No matter the affluence that may exist, as in this case at the time of family break-up and still, children remember the shock, hurt and blaming from when the split happened.
Unfortunately, some carry those feelings into adulthood. Their anger may’ve also been reinforced by their father, especially if he suspected an affair (wrongly or otherwise) between you and his ex, before their divorce.

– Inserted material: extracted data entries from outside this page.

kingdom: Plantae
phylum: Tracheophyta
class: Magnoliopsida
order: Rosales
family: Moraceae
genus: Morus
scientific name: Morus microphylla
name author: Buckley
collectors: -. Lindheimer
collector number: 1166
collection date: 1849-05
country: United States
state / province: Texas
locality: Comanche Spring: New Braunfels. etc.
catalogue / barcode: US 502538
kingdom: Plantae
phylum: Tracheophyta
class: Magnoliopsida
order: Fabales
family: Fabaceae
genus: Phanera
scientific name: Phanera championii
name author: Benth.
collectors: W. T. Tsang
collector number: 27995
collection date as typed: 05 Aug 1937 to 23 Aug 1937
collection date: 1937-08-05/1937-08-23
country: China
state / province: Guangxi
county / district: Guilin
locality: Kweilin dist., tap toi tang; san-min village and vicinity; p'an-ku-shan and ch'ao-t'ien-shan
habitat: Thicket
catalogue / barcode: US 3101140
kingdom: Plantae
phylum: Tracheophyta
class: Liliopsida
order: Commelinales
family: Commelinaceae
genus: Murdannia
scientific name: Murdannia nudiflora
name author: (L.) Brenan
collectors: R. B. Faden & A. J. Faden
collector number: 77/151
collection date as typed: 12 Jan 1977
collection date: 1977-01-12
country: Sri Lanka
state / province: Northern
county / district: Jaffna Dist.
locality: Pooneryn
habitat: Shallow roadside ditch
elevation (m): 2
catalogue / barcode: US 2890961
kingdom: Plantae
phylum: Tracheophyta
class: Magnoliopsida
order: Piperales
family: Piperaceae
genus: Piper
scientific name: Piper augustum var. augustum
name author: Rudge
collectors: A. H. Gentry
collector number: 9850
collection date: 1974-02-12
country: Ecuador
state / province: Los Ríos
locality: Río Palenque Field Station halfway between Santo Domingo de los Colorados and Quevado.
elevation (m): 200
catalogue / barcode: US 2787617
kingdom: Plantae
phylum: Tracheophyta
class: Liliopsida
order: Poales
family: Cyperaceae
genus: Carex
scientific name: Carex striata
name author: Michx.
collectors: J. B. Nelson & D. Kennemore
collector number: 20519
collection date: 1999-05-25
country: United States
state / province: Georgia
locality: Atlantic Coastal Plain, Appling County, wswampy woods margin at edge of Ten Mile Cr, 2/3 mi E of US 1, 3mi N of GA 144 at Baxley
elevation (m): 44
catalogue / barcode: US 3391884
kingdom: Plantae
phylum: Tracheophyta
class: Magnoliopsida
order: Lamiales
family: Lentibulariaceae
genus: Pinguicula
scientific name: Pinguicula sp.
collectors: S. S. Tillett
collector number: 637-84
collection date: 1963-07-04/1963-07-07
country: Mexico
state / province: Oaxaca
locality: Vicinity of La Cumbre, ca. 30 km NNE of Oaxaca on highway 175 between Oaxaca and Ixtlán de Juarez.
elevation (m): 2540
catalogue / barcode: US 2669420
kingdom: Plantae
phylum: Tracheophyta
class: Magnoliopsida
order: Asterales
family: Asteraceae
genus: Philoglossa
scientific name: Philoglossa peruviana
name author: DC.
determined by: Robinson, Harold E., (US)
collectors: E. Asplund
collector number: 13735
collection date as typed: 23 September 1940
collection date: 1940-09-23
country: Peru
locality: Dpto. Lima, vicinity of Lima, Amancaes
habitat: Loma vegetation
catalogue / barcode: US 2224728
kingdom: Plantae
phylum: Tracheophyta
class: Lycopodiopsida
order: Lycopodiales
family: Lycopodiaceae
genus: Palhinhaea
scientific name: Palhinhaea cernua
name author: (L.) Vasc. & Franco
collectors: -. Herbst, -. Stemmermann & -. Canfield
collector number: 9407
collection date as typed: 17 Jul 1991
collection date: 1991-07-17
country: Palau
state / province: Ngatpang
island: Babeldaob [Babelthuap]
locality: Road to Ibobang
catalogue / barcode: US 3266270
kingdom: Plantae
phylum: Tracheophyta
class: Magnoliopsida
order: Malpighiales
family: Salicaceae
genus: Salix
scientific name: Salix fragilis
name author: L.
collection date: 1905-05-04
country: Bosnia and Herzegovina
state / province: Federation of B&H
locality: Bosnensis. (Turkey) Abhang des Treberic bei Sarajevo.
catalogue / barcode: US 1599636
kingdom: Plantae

Instead of inheriting or modelling the generosity of their mother who helped out a devastated family after a tragedy, they see only the comparative square footage of cottages and the horsepower of boats.
You can only hope that greater maturity and raising their own children might bring greater acceptance and understanding.
Their mother, however, can maintain efforts to try for a re-connection, by communicating her ongoing love for her children on their birthdays and significant milestones.
Any gifts from her should be more meaningful than extravagant, since she shouldn’t try to compete with their father monetarily, as it’d only encourage the kind of comparisons that arouse further greed.
But she shouldn’t give up. There’ve been past stories in this column space in which a long-disaffected adult child suddenly re-visited a parent’s home.
FEEDBACK Regarding the 14-year-old daughter who screamed “I hate you,” in response to her mother’s pandemic protections of her (July 1):
Reader – “Someone should tell that mother that “I hate you” is evidence that she’s being a great mother.
“My two sons weren’t that dramatic but my daughter said it every time she didn’t get her own way.
“She’s an ordained priest today. She and her husband own a house that was purchased just for me to live in at a rent below their costs.
“I thank God that at times I was “the meanest mother in the world.” To me, this means that a mother cares enough about her child to stand her ground to keep that child safe.
“I guarantee that 14-year-old will thank her mom for being so strict many times over in the future and when she has a daughter of her own.
“Mine did. Now I’m “THE BEST MOM SHE EVER HAD!”
Tip of the day:
Children of divorce sometimes carry resentment/anger/greed into adulthood. Reach out unless it becomes unbearable.